Friday, April 20, 2012


I'm always eager to see a new Kevin Macdonald film. Some are great (the heart-stopping mountain-climbing documentary "Touching the Void"), some are terrible (the vapid High Concept doc "Life in a Day"), many are good ("One Day in September," "The Last King of Scotland," "State of Play"). More to the point, Macdonald is one of that small handful of directors (Steven Soderbergh comes to mind, maybe Robert Altman) who almost never make the same movie twice.

He's back in theaters now with a 145-minute biography of Bob Marley that neither penetrates Marley's legend nor burns with passion for his music. To the latter point, few if any songs are played in their entireties, and none is contextualized in a way that significantly enriches the listening experience.

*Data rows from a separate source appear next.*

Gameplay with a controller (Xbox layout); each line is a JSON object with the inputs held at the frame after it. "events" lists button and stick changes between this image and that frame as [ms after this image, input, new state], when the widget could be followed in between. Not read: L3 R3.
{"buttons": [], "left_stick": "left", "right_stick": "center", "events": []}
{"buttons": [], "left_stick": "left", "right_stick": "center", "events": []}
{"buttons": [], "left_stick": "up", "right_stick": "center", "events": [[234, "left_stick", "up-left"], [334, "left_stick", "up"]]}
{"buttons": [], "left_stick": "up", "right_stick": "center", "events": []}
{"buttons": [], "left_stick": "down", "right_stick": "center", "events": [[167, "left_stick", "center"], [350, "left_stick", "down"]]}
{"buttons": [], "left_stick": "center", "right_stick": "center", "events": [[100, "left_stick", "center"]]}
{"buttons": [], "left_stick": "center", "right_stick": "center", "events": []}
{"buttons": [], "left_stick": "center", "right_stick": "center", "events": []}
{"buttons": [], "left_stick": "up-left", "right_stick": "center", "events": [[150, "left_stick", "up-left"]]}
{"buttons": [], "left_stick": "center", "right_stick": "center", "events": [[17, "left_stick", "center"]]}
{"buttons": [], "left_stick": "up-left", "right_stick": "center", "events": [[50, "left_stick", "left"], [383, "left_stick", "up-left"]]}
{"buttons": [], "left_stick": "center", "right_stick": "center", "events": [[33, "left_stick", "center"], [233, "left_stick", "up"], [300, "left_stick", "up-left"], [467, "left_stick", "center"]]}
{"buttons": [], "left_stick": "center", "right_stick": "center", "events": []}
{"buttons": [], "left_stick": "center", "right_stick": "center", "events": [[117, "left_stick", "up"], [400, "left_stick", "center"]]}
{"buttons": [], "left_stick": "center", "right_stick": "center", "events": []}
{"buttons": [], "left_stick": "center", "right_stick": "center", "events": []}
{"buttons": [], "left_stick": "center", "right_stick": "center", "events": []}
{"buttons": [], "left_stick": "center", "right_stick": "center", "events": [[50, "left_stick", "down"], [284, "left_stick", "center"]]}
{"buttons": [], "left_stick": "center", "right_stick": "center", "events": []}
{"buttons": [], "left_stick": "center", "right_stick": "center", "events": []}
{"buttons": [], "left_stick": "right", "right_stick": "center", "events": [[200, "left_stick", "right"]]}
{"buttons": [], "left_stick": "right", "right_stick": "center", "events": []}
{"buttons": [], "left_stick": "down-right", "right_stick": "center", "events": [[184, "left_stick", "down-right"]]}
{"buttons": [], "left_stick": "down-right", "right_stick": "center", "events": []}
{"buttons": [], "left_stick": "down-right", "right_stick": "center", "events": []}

Worse, we really don't come to know Marley on a close personal level. Rarely does Macdonald deliver insight into his human motivations or emotions. He interviews dozens of the most important players in Marley's life, but theirs are mostly stories of events rather than of personalities or feelings. The movie yields a Wikipedia entry's worth of facts and a bullet-point profile of Marley - generous and unmaterialistic but prideful and doctrinaire - but rarely pulses with the rhythm of its subject.

I think you'll get more out of taking a shot of your preferred intoxicant and queuing up his greatest hits.